Among the Turkish-Cypriots, who would have joined the Union as a part of a loose federation if the plan had won general approval, there was a 65% vote for the UN proposal. On the northern side of Nicosia, the island's divided capital, a sense of historic change was in the air on the night of the poll as people demonstrated outside the home of Rauf Denktash, the hardline president of the unrecognised Turkish-Cypriot state, urging him to resign.

Mr Denktash - who remained a rejectionist to the last - retorted that he would have stepped down if the blueprint had been accepted: he “thanked God” for the Greek “no”, which relieves the Turks of any immediate pressure to make land concessions or bring troops home. Sceptical Turkish-Cypriots had started quipping that Mr Denktash's last remaining friend was Boncuk, his pet terrier; but objectively, he has found a new one - Mr Papadopoulos, the new father of rejectionism.

Very logically from his point of view, the Turkish-Cypriot leader described the Greek thumbs-down as a vindication of his own scepticism about the viability of the Annan plan. “Now it is completely dead, I shan't even keep a copy, and I have ordered all files on the plan to be thrown into the cellars,” Mr Denktash said of the UN document. In practice, though, the old thunderer has lost power - to moderates who are keen to co-exist with like-minded Greeks, assuming they can find some.

But will they find any? It is a depressing sign of how far apart the island's two communities now seem that each held celebrations on referendum night - for opposing reasons. There was a mood of irrational euphoria among the “victors” on both sides. The Greek-Cypriots have avoided the risks involved in any plan that requires them to dissolve the internationally recognised (but in practice, Greek-only) Republic of Cyprus; and to share money and political power with their Turkish neighbours.

The Turkish-Cypriots, for their part, have won a moral victory by sloughing off their image as the main obstacle to the federal, demilitarised republic which both sides claim to accept in principle.

What will be the net result? Senior figures in the EU are disgruntled at having to reward the Greek-Cypriot nay-sayers with the benefits of membership while keeping the more co-operative Turkish-Cypriots at bay.
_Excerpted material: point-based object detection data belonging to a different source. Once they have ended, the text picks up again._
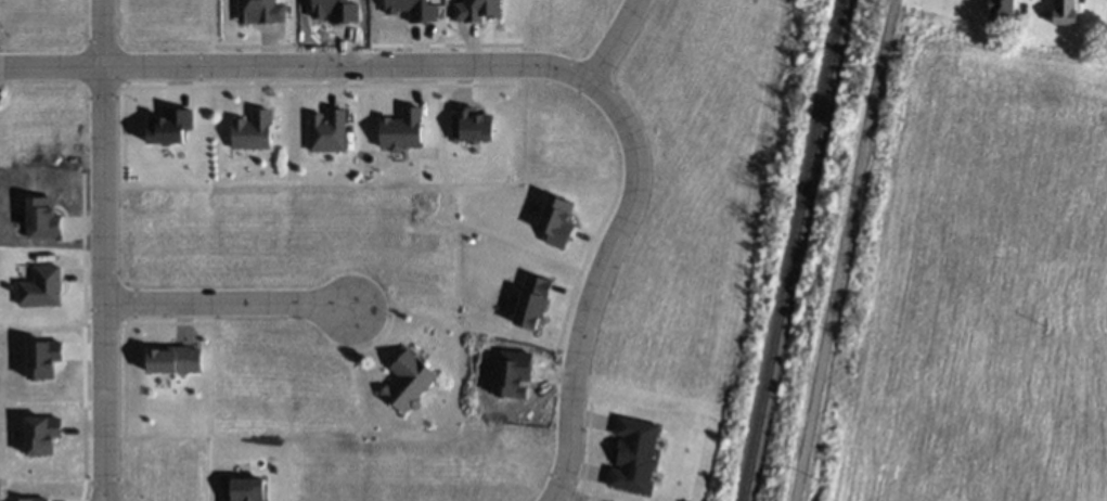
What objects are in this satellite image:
building: (1001, 9)
road: (101, 33)
road: (612, 40)
road: (296, 64)
building: (325, 130)
building: (250, 131)
railway: (786, 250)
road: (840, 250)
road: (101, 283)
road: (593, 283)
building: (39, 287)
road: (226, 301)
building: (172, 360)
building: (407, 380)
building: (631, 455)

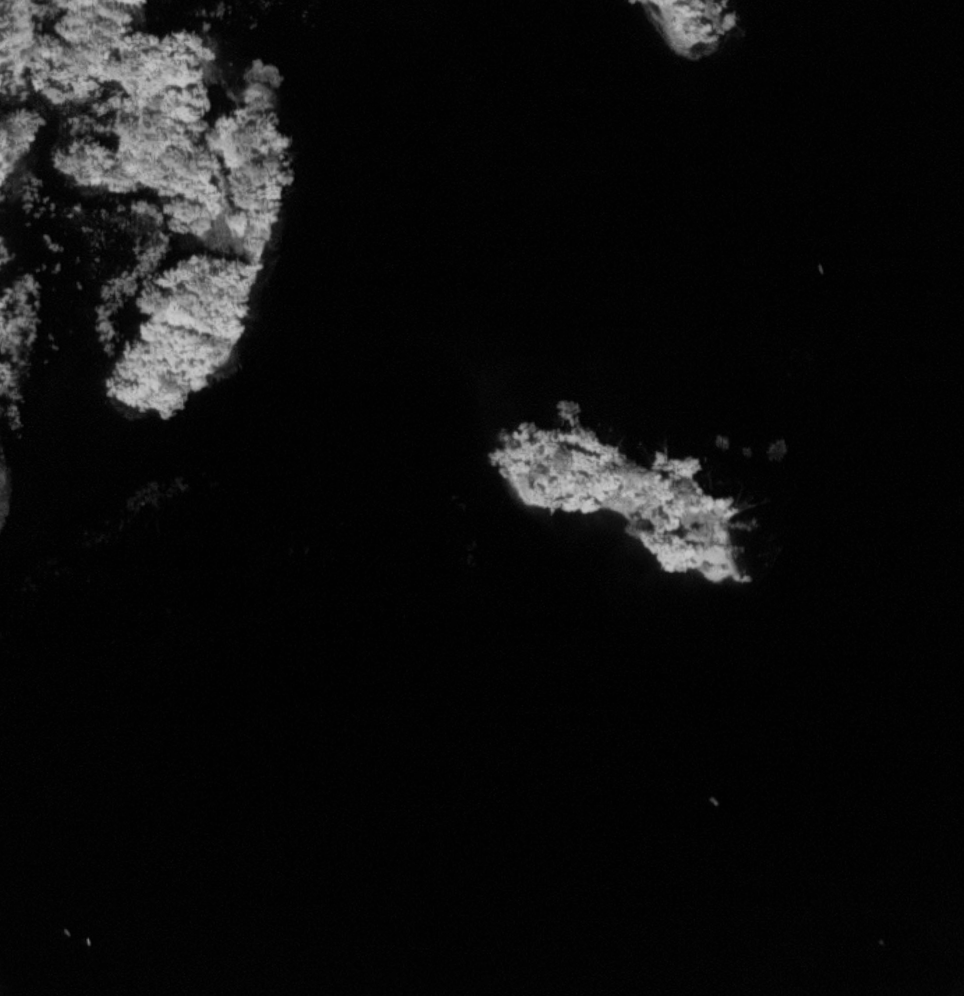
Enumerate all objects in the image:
park: (700, 14)
park: (177, 164)
park: (1, 442)
river: (528, 874)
Everybody - even including the Greeks and Greek-Cypriots, in theory - now accepts the need to share the benefits of EU membership with the Turkish-Cypriots. EU ambassadors agreed on April 28th to take urgent measures to end the economic isolation of northern Cyprus. It was decided that northern Cypriot goods could pass freely across the partition line - without the need to prove, as is now the case, that they are of purely local origin. Many EU members would like to open direct air links with northern Cyprus.

At the UN bureau in Nicosia, officials fed fistfuls of documents into the shredder as their “good offices” mission prepared to close. They voiced both disappointment and anger. Mr de Soto's team of experts had painstakingly put together a 9,000-page peace plan which would have enabled a reunified Cyprus to join the EU.
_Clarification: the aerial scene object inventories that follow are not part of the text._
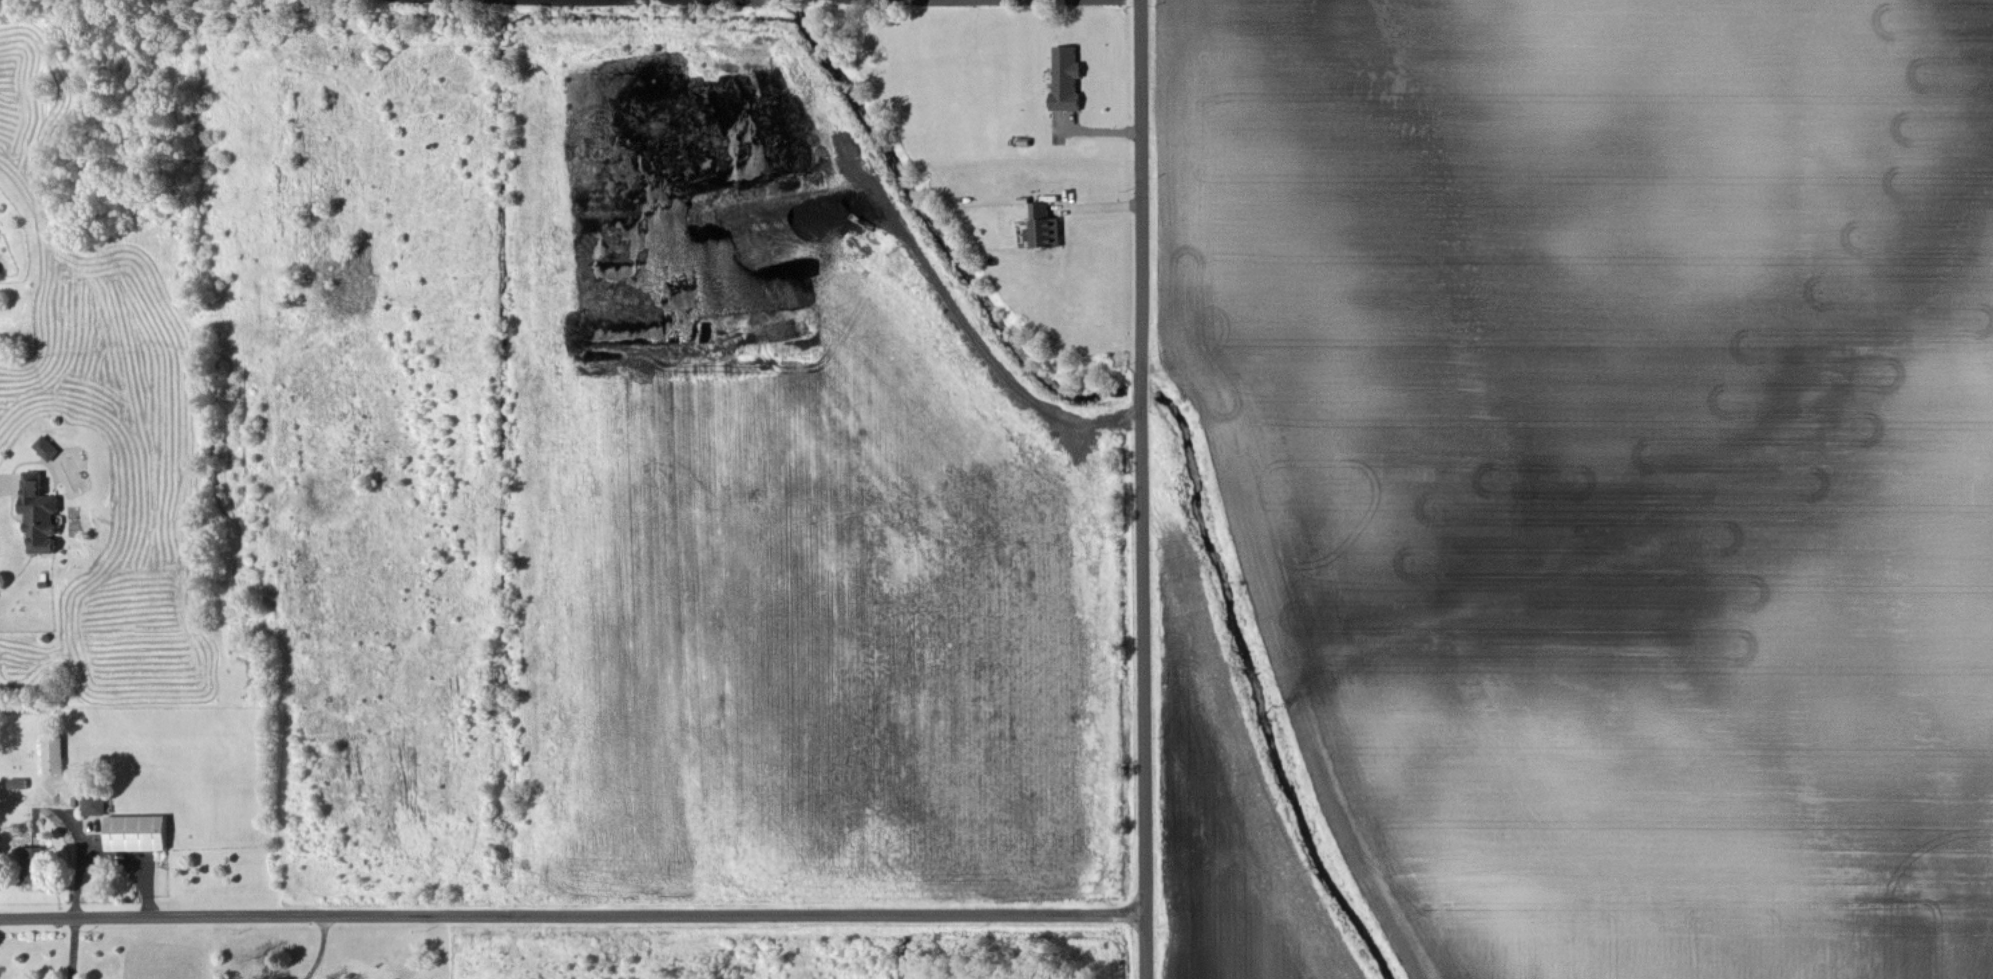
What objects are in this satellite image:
building: (1065, 75)
building: (48, 446)
road: (1, 487)
road: (1149, 489)
building: (41, 513)
building: (52, 753)
building: (92, 803)
building: (136, 832)
building: (34, 864)
road: (575, 915)
road: (72, 947)
road: (320, 949)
Is there any hope at all that efforts to reunite the island could restart? For many observers, the key lies with Demetris Christofias, leader of the Greek-Cypriot communist party - Akel - which governs in coalition with Mr Papadopoulos. Akel has historically taken a moderate line on the island's future, and Turkish doves were dismayed by its refusal to endorse the plan. While party leaders were willing to do so, many of its supporters were swayed by the emotional rhetoric of Mr Papadopoulos. Something similar happened in the island's centre-right camp, where the leader of the DISY party, Nicos Anastasiades, took a courageous “yes” stance but was clearly ignored by many of his supporters.

So will Greek-Cypriots want to reverse their decision by holding another referendum? It's up to them, say UN officials. But the prospects are by no means bright. Mr Christofias would have to lead the way - and he shows little inclination for a bust-up with Mr Papadopoulos, who has been generous with the spoils of power. Having played the nationalist card successfully, Mr Papadopoulos is riding high at home even as he is shunned abroad.

The massive Greek-Cypriot 'no' to the Annan Plan leaves confusion on the island and headaches for Europe.